I believe in marriage. I believe in committing yourself to another person, who has committed himself to you, and bolstering each other through good times and bad. I believe in sharing your lives until one of them ends. I believe in love.

But on this, the other side of divorce, with signed papers and restored names, the thought of marriage is pretty frightening. Frightening because now I know I can fail. Now I know I can be married, and it can end, not with a YouTube-worthy serenade to my Alzheimer’s-addled octogenarian love. Not with widowhood. Now I know I can get married and get past the newlywed year and the supposed seven-year-itch. I can get through having children and sleepless newborn nights. I can celebrate ten years with tin and a cruise, but not get as far as lucky thirteen and fur before failing, the final pronouncement as unceremonious as words exchanged in a waiting room.

funship

Celebrating ten years with umbrella drinks.

When I look at marriage from the divorced side of the fence, the grass does not look greener. Or maybe if it does sometimes, I immediately suspect it may also harbor poisonous spiders. Maybe there are shards of broken glass just beneath the surface of the soil, and now I’m not wearing any shoes, because I lost them climbing the fence. If I’d never ventured over, I wouldn’t have felt those stings and cuts, I’d still have my shoes, and I wouldn’t know not to trust the lush and deceitful appearance of the groundcover over there. I’ve been there, and I have the sore soles to prove it.

And yet… I find I still have hope. Hope that it’s not all spiders and shards underneath that grass. After all, I have been there. I lived there for a long time. Sometimes it’s not so hard to imagine that I could go back, with someone else beside me. Maybe I’ll get hurt again by unseen hazards underfoot, but at least without shoes, I’ll be able to feel the cool St. Augustine blades and the soft patches of Bermuda grass. Maybe next time, my partner and I will help each other spot the dangers, or at least help each other remove the splinters once they’re in. Maybe a few scars at least mean you know what to look out for in the thicket. I hope.

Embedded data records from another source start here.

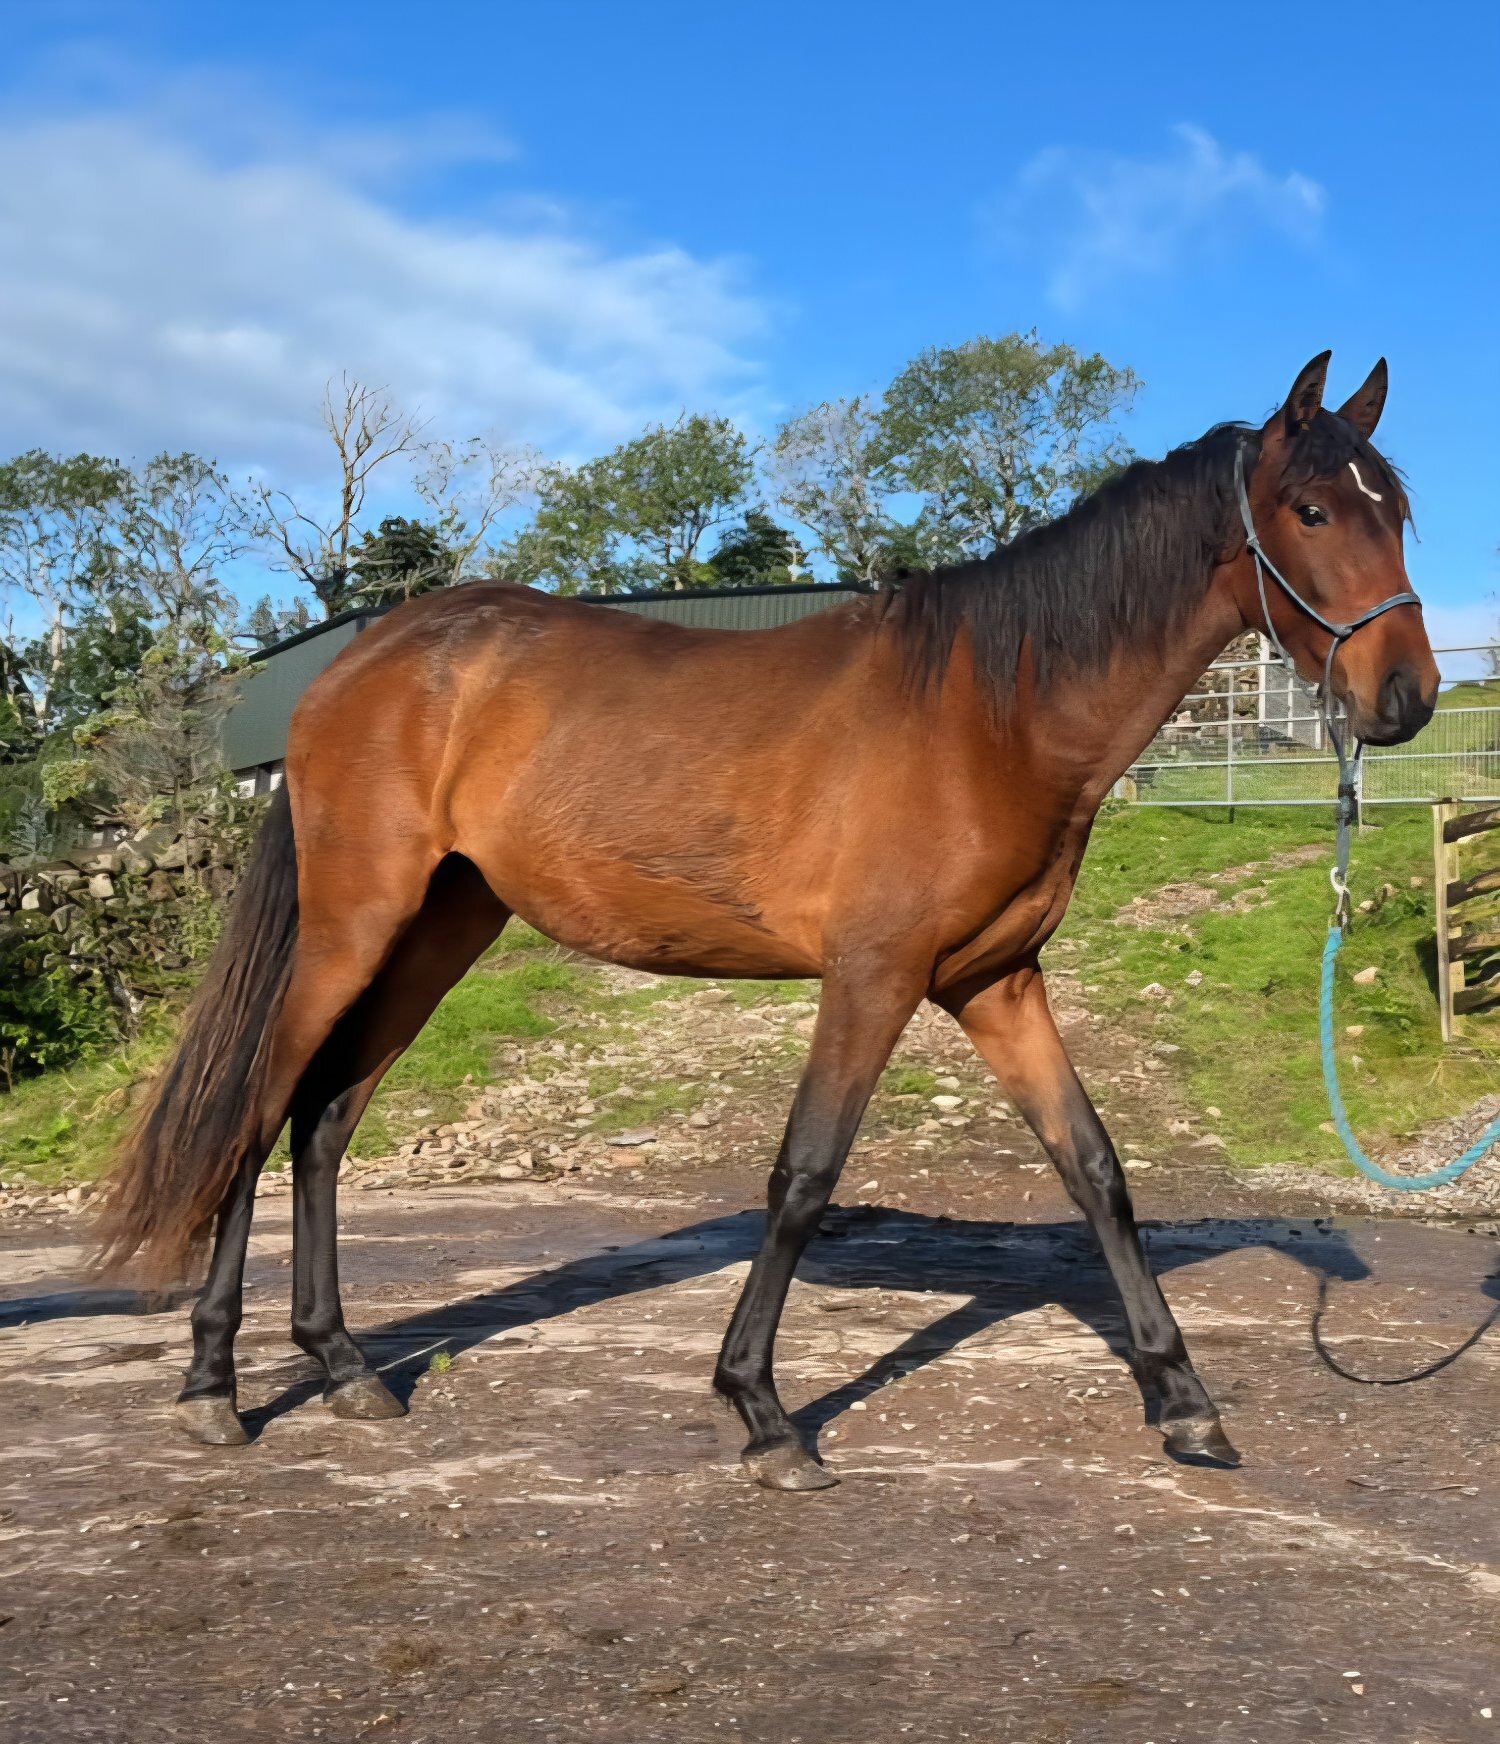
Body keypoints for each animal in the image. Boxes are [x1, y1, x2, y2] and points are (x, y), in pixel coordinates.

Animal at [96, 352, 1438, 1490]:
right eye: (1312, 513)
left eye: (1399, 512)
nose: (1409, 697)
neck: (993, 713)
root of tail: (361, 662)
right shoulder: (875, 976)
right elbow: (804, 1174)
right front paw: (762, 1411)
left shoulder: (997, 981)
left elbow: (1096, 1171)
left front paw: (1185, 1402)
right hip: (355, 925)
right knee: (260, 1108)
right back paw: (213, 1384)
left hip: (441, 929)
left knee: (324, 1119)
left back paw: (342, 1366)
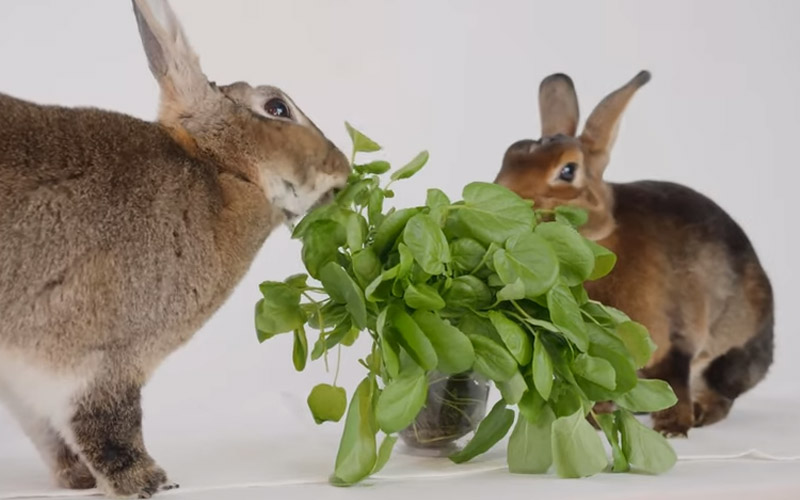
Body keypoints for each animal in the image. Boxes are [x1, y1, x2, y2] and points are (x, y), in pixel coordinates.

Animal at [0, 0, 349, 497]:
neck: (222, 173)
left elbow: (49, 433)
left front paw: (78, 478)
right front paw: (148, 482)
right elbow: (110, 425)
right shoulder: (106, 359)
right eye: (277, 107)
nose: (345, 170)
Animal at [493, 70, 773, 437]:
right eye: (510, 154)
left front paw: (672, 429)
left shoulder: (674, 338)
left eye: (568, 170)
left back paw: (699, 414)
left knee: (717, 392)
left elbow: (675, 380)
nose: (505, 196)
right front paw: (594, 421)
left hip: (726, 357)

Pinterest wraps marriage with a soft-focus bow and the words we’ve all heard all our lives: “one and only” and “one true love” and “til death do we part.” For us folks who’ve been down the aisle before, those words don’t quite dissolve as easily as the legal status, and in fact they can be haunting.

The truth is, you can’t know what lies beyond the aisle, or what may lurk beneath an inviting patch of clover. There’s bound to be something a little uncomfortable somewhere along the way. Hope, be mindful, pray, watch out. Do your best. Try not to be the venomous thing in hiding. Try not to see the venomous thing in every shadow.

Make light when you need to. Take things seriously when it’s warranted.

Good luck.

This entry was posted in Uncategorized and tagged , , , , , , , , , . Bookmark the permalink.

3 Responses to Lucky Thirteen

  1. Cait says:

    You’re amazing and strong, and have an exceptional perspective.

  2. Evan Gandara says:

    You are so awesome Jessica Marsh! I need to confess… I’ve been Evangelina Gunnells for so long, that I’m not sure who Evangelina Gandara is. But my marriage will be dissolved after one last joint activity. Filing taxes as husband and wife one last time. I feel guilty for being happy about it.

  3. themrsharper says:

    Looks like you have your own cheering section 🙂 I remember my first grocery store visit after my split. I didn’t know what to buy….for 10 years, I bought what “we” – mostly he – wanted. I had no idea what I even liked. I hope you find love again…until then…hang in there girl!